= Saved entries =
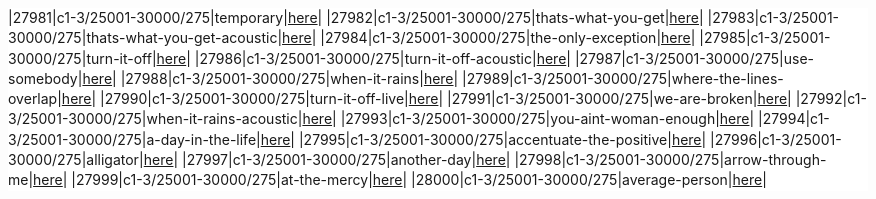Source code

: |27981|c1-3/25001-30000/275|temporary|[here](https://cdn.jsdelivr.net/gh/guitarchord/c1-3/25001-30000/275/temporary.webp)|
|27982|c1-3/25001-30000/275|thats-what-you-get|[here](https://cdn.jsdelivr.net/gh/guitarchord/c1-3/25001-30000/275/thats-what-you-get.webp)|
|27983|c1-3/25001-30000/275|thats-what-you-get-acoustic|[here](https://cdn.jsdelivr.net/gh/guitarchord/c1-3/25001-30000/275/thats-what-you-get-acoustic.webp)|
|27984|c1-3/25001-30000/275|the-only-exception|[here](https://cdn.jsdelivr.net/gh/guitarchord/c1-3/25001-30000/275/the-only-exception.webp)|
|27985|c1-3/25001-30000/275|turn-it-off|[here](https://cdn.jsdelivr.net/gh/guitarchord/c1-3/25001-30000/275/turn-it-off.webp)|
|27986|c1-3/25001-30000/275|turn-it-off-acoustic|[here](https://cdn.jsdelivr.net/gh/guitarchord/c1-3/25001-30000/275/turn-it-off-acoustic.webp)|
|27987|c1-3/25001-30000/275|use-somebody|[here](https://cdn.jsdelivr.net/gh/guitarchord/c1-3/25001-30000/275/use-somebody.webp)|
|27988|c1-3/25001-30000/275|when-it-rains|[here](https://cdn.jsdelivr.net/gh/guitarchord/c1-3/25001-30000/275/when-it-rains.webp)|
|27989|c1-3/25001-30000/275|where-the-lines-overlap|[here](https://cdn.jsdelivr.net/gh/guitarchord/c1-3/25001-30000/275/where-the-lines-overlap.webp)|
|27990|c1-3/25001-30000/275|turn-it-off-live|[here](https://cdn.jsdelivr.net/gh/guitarchord/c1-3/25001-30000/275/turn-it-off-live.webp)|
|27991|c1-3/25001-30000/275|we-are-broken|[here](https://cdn.jsdelivr.net/gh/guitarchord/c1-3/25001-30000/275/we-are-broken.webp)|
|27992|c1-3/25001-30000/275|when-it-rains-acoustic|[here](https://cdn.jsdelivr.net/gh/guitarchord/c1-3/25001-30000/275/when-it-rains-acoustic.webp)|
|27993|c1-3/25001-30000/275|you-aint-woman-enough|[here](https://cdn.jsdelivr.net/gh/guitarchord/c1-3/25001-30000/275/you-aint-woman-enough.webp)|
|27994|c1-3/25001-30000/275|a-day-in-the-life|[here](https://cdn.jsdelivr.net/gh/guitarchord/c1-3/25001-30000/275/a-day-in-the-life.webp)|
|27995|c1-3/25001-30000/275|accentuate-the-positive|[here](https://cdn.jsdelivr.net/gh/guitarchord/c1-3/25001-30000/275/accentuate-the-positive.webp)|
|27996|c1-3/25001-30000/275|alligator|[here](https://cdn.jsdelivr.net/gh/guitarchord/c1-3/25001-30000/275/alligator.webp)|
|27997|c1-3/25001-30000/275|another-day|[here](https://cdn.jsdelivr.net/gh/guitarchord/c1-3/25001-30000/275/another-day.webp)|
|27998|c1-3/25001-30000/275|arrow-through-me|[here](https://cdn.jsdelivr.net/gh/guitarchord/c1-3/25001-30000/275/arrow-through-me.webp)|
|27999|c1-3/25001-30000/275|at-the-mercy|[here](https://cdn.jsdelivr.net/gh/guitarchord/c1-3/25001-30000/275/at-the-mercy.webp)|
|28000|c1-3/25001-30000/275|average-person|[here](https://cdn.jsdelivr.net/gh/guitarchord/c1-3/25001-30000/275/average-person.webp)|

= What is being asked =
Drop the pictures and reproduce the rest of the data above exactly.

= Response to this task =
Source code

: |27981|c1-3/25001-30000/275|temporary|[here](https://cdn.jsdelivr.net/gh/guitarchord/c1-3/25001-30000/275/temporary.webp)|
|27982|c1-3/25001-30000/275|thats-what-you-get|[here](https://cdn.jsdelivr.net/gh/guitarchord/c1-3/25001-30000/275/thats-what-you-get.webp)|
|27983|c1-3/25001-30000/275|thats-what-you-get-acoustic|[here](https://cdn.jsdelivr.net/gh/guitarchord/c1-3/25001-30000/275/thats-what-you-get-acoustic.webp)|
|27984|c1-3/25001-30000/275|the-only-exception|[here](https://cdn.jsdelivr.net/gh/guitarchord/c1-3/25001-30000/275/the-only-exception.webp)|
|27985|c1-3/25001-30000/275|turn-it-off|[here](https://cdn.jsdelivr.net/gh/guitarchord/c1-3/25001-30000/275/turn-it-off.webp)|
|27986|c1-3/25001-30000/275|turn-it-off-acoustic|[here](https://cdn.jsdelivr.net/gh/guitarchord/c1-3/25001-30000/275/turn-it-off-acoustic.webp)|
|27987|c1-3/25001-30000/275|use-somebody|[here](https://cdn.jsdelivr.net/gh/guitarchord/c1-3/25001-30000/275/use-somebody.webp)|
|27988|c1-3/25001-30000/275|when-it-rains|[here](https://cdn.jsdelivr.net/gh/guitarchord/c1-3/25001-30000/275/when-it-rains.webp)|
|27989|c1-3/25001-30000/275|where-the-lines-overlap|[here](https://cdn.jsdelivr.net/gh/guitarchord/c1-3/25001-30000/275/where-the-lines-overlap.webp)|
|27990|c1-3/25001-30000/275|turn-it-off-live|[here](https://cdn.jsdelivr.net/gh/guitarchord/c1-3/25001-30000/275/turn-it-off-live.webp)|
|27991|c1-3/25001-30000/275|we-are-broken|[here](https://cdn.jsdelivr.net/gh/guitarchord/c1-3/25001-30000/275/we-are-broken.webp)|
|27992|c1-3/25001-30000/275|when-it-rains-acoustic|[here](https://cdn.jsdelivr.net/gh/guitarchord/c1-3/25001-30000/275/when-it-rains-acoustic.webp)|
|27993|c1-3/25001-30000/275|you-aint-woman-enough|[here](https://cdn.jsdelivr.net/gh/guitarchord/c1-3/25001-30000/275/you-aint-woman-enough.webp)|
|27994|c1-3/25001-30000/275|a-day-in-the-life|[here](https://cdn.jsdelivr.net/gh/guitarchord/c1-3/25001-30000/275/a-day-in-the-life.webp)|
|27995|c1-3/25001-30000/275|accentuate-the-positive|[here](https://cdn.jsdelivr.net/gh/guitarchord/c1-3/25001-30000/275/accentuate-the-positive.webp)|
|27996|c1-3/25001-30000/275|alligator|[here](https://cdn.jsdelivr.net/gh/guitarchord/c1-3/25001-30000/275/alligator.webp)|
|27997|c1-3/25001-30000/275|another-day|[here](https://cdn.jsdelivr.net/gh/guitarchord/c1-3/25001-30000/275/another-day.webp)|
|27998|c1-3/25001-30000/275|arrow-through-me|[here](https://cdn.jsdelivr.net/gh/guitarchord/c1-3/25001-30000/275/arrow-through-me.webp)|
|27999|c1-3/25001-30000/275|at-the-mercy|[here](https://cdn.jsdelivr.net/gh/guitarchord/c1-3/25001-30000/275/at-the-mercy.webp)|
|28000|c1-3/25001-30000/275|average-person|[here](https://cdn.jsdelivr.net/gh/guitarchord/c1-3/25001-30000/275/average-person.webp)|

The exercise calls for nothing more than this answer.